I find his reply even sadder than his original message to me, but it does confirm my feelings about him and his focus. I won't judge his heart, but I will allow his own statements to judge him. He does not want to be with God, He views heaven as a never-ending Seminary. He has no true love for his daughter. His focus is self centered to the exclusion of everyone else. He never answered what it means to him to be a Christian, but it isn't what Jesus described, certainly. If he has ever really known Christ, then he has forgotten his first love, or it is possible that he has believed that he is a Christian for years without truly knowing Christ. I can't know his heart, but I can judge his words according to God's word:
1 John 4:19-21  We love because he first loved us.  If anyone says, "I love God," yet hates his brother, he is a liar. For anyone who does not love his brother, whom he has seen, cannot love God, whom he has not seen.  And he has given us this command: Whoever loves God must also love his brother. [NIV]

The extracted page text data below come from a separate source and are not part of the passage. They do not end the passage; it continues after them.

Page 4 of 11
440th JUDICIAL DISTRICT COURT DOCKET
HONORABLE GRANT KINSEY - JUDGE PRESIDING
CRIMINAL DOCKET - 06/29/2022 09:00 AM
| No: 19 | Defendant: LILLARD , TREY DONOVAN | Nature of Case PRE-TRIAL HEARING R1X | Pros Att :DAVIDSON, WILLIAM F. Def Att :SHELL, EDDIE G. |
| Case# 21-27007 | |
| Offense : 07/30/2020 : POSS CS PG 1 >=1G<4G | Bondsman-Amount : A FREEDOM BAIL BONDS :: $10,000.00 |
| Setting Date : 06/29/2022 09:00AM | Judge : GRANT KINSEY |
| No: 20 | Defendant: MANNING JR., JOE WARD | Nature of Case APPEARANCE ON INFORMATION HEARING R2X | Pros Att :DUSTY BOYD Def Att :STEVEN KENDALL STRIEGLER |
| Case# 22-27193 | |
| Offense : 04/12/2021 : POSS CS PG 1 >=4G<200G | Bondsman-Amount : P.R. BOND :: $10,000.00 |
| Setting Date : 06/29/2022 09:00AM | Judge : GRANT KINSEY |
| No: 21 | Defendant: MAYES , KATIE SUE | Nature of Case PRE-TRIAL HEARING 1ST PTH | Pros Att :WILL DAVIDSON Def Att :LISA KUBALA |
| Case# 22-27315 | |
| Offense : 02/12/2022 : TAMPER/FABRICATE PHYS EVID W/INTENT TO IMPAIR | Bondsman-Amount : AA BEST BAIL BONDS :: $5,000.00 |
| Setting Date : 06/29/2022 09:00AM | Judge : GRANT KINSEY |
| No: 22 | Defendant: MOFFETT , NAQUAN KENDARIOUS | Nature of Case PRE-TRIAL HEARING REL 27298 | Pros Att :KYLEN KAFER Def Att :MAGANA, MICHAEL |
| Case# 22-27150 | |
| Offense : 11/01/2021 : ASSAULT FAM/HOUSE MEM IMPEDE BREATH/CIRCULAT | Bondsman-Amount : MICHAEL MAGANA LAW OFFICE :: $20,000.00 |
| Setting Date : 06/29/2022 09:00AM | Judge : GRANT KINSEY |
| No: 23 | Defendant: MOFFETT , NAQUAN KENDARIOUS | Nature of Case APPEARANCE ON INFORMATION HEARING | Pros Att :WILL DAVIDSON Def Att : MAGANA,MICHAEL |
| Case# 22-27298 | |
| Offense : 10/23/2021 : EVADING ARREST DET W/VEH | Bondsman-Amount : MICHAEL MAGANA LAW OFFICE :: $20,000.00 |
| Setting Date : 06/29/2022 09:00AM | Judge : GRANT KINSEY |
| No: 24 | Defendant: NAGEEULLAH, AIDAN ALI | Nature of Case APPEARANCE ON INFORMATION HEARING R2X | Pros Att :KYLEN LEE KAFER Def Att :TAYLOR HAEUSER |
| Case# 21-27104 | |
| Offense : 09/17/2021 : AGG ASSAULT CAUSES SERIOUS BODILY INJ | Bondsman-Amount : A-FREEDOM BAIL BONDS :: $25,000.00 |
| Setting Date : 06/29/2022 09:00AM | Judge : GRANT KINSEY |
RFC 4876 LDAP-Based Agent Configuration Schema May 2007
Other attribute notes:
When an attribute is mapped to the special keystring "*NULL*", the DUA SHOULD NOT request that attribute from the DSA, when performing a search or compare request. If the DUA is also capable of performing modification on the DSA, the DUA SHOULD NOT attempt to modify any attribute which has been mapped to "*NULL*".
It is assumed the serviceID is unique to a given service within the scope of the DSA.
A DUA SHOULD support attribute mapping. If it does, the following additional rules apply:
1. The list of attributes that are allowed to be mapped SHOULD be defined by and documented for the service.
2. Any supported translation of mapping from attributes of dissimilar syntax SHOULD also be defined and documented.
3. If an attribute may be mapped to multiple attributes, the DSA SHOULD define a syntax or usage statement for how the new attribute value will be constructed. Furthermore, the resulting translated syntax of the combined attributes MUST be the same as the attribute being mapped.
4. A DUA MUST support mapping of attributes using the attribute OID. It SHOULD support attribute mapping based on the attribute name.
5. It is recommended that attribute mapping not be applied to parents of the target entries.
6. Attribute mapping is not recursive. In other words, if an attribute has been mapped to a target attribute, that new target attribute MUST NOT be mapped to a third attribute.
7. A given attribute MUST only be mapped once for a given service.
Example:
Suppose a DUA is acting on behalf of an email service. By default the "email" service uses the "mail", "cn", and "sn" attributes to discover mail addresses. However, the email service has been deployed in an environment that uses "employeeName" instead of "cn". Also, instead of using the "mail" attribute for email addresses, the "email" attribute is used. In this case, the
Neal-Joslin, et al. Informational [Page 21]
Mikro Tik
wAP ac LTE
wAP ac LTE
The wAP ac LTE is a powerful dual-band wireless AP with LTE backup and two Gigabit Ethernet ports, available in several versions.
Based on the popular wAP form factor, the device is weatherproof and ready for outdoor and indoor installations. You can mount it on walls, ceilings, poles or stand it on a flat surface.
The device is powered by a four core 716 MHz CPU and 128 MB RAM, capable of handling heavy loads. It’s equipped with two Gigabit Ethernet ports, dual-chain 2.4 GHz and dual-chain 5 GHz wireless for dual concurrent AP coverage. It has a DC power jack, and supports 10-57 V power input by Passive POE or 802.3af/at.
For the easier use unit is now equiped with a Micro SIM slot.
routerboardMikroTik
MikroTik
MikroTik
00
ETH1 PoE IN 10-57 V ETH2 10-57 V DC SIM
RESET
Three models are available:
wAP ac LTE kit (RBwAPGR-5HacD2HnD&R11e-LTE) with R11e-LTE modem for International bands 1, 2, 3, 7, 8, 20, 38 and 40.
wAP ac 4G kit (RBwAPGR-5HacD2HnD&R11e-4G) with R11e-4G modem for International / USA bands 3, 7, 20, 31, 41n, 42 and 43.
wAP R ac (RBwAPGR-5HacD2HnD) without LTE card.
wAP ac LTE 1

This passage mentions brother, meaning fellow believer, but how much more would it imply family, children, etc Our churches don't teach focusing on Christ, they don't teach denial of self, they don't teach putting others first and ourselves second and as a result we have people like Paul described:
2 Tim. 3:1-5 But realize this, that in the last days difficult times will come.  For men will be lovers of self, lovers of money, boastful, arrogant, revilers, disobedient to parents, ungrateful, unholy,  unloving, irreconcilable, malicious gossips, without self-control, brutal, haters of good,  treacherous, reckless, conceited, lovers of pleasure rather than lovers of God,  holding to a form of godliness, although they have denied its power; Avoid such men as these. [NASB-U]
We all need to check our focus and put it back on Christ.